Proviral transcription, mRNA termination and polyadenylation signals are controlled by
elements located within the U3 region. Additionally, the U3 region also contains three
repetitive 21 bp-enhancer elements referred to as TRE (Tax responsive elements) (Beimling
and Moelling, 1992; Paca-Uccaralertkun et al., 1994; Zhao and Giam, 1992). Similar to other
retroviruses, a full length mRNA encodes the gag protein (p55) and the pol protein that is
synthesized by ribosomal frameshifting. The gag protein is then further cleaved by the viral
protease (encoded by a reading frame consisting of the 3’ end of the gag and the 5’ end of
the pol protein coding regions that results from a ribosomal frameshifting) to generate the
matrix (MA, p19), capsid (CA, p24) and the nucleocapsid (NC, p15) proteins. In addition to
these structural proteins, the HTLV-1 genome complexity is highly increased by several
alternative splicing events within the pX region that results in many accessory and regulatory
protein. These genes are encoded in four open reading frames (ORF) in the pX region
(Berneman et al., 1992; Cereseto et al., 1997; Ciminale et al., 1996; Ciminale et al., 1992;
Koralnik et al., 1992; Nagashima et al., 1986; Orita et al., 1993). Two of these open reading
frames encode for the Rex and the Tax protein (ORF III and ORF IV respectively).

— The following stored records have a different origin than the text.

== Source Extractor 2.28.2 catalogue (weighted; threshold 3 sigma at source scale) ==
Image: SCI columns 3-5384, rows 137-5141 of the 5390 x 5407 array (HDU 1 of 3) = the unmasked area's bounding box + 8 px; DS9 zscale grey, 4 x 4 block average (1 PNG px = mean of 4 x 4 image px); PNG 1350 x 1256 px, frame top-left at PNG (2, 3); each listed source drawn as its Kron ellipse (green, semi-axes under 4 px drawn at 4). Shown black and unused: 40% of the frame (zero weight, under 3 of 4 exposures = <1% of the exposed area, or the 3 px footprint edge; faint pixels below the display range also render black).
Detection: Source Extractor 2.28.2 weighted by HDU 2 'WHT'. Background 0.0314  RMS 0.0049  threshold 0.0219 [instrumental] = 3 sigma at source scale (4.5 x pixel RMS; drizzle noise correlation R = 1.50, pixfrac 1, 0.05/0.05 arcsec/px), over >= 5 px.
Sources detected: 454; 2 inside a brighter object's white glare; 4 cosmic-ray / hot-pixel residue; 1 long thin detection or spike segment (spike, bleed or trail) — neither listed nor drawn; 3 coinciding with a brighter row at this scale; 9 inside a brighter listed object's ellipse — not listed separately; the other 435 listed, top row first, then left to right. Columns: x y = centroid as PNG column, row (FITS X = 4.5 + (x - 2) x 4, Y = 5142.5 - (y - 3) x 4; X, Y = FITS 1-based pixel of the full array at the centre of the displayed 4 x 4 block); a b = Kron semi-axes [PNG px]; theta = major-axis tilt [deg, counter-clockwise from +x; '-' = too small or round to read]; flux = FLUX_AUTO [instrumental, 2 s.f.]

Rex is a
27-kDa phosphoprotein that localizes in the nucleolus and functions to increase the
cytoplasmic accumulation of unspliced and singly spliced RNA. The Tax protein is a 40kDa protein comprised of 353 amino acids that localizes in the nucleus and serves to increase the
transcription from the viral long terminal repeats and also several host genes that are
involved in cellular proliferation. The four accessory proteins are the p12I, p27I, p13II and
p30II that are encoded by pX ORF I and II. Some recent studies have highlighted the
3 importance of these accessory proteins in the successful establishment of infection. The p12I protein is a small protein of 99 amino acids that is localized within the cell membranes. It has been shown to associate with immature forms of the IL-2R β and γ chains, thus retaining them within the Golgi apparatus and reducing their number on the cell surface.
Hence, it is believed to play a role in downmodulation of the immune response. The protein is also known to have atleast four proline rich SH3 binding motifs (PXXP) indicating a possible role in intracellular signaling pathways. Further, recent studies have demonstrated that p12I mutant infectious clones of HTLV-1 have a reduced capacity to infect quiescent T-
lymphocytes. However, activated target cells such as those stimulated with
phytohaemagglutinin (PHA) and IL-12 can be efficiently infected by the mutant clones. This
suggests a role of p12I in the activation of primary naïve T-lymphocytes during the early
stages of infection (Albrecht et al., 2000).
The p30II protein shares homology with the POU family of transcription factors.
The p13II and p30II proteins localize to the nucleus and nucleolus. P13II has also been
demonstrated in the mitochondrial membranes (Ciminale et al., 1999; Koralnik et al., 1993).
Their cellular location suggests a role in the regulation of HTLV-1 replication or virus-cell
interactions. In this regard, there have been reports that a mutation in p30II results in lower
proviral loads in vivo (Lairmore et al., 2000).
At an early stage of viral gene expression, the Tax and Rex proteins predominate.
Tax transactivates the transcription of HTLV-1 and the Rex protein serves to upregulate the
expression of unspliced and single-spliced viral genome RNA and viral envelope and
gag/pol proteins. The Rex protein also suppresses further expression of tax/rex mRNA
4 resulting in transient expression of HTLV-1. This may be one of the ways in which HTLV-1
may be able to evade immune surveillance by the host.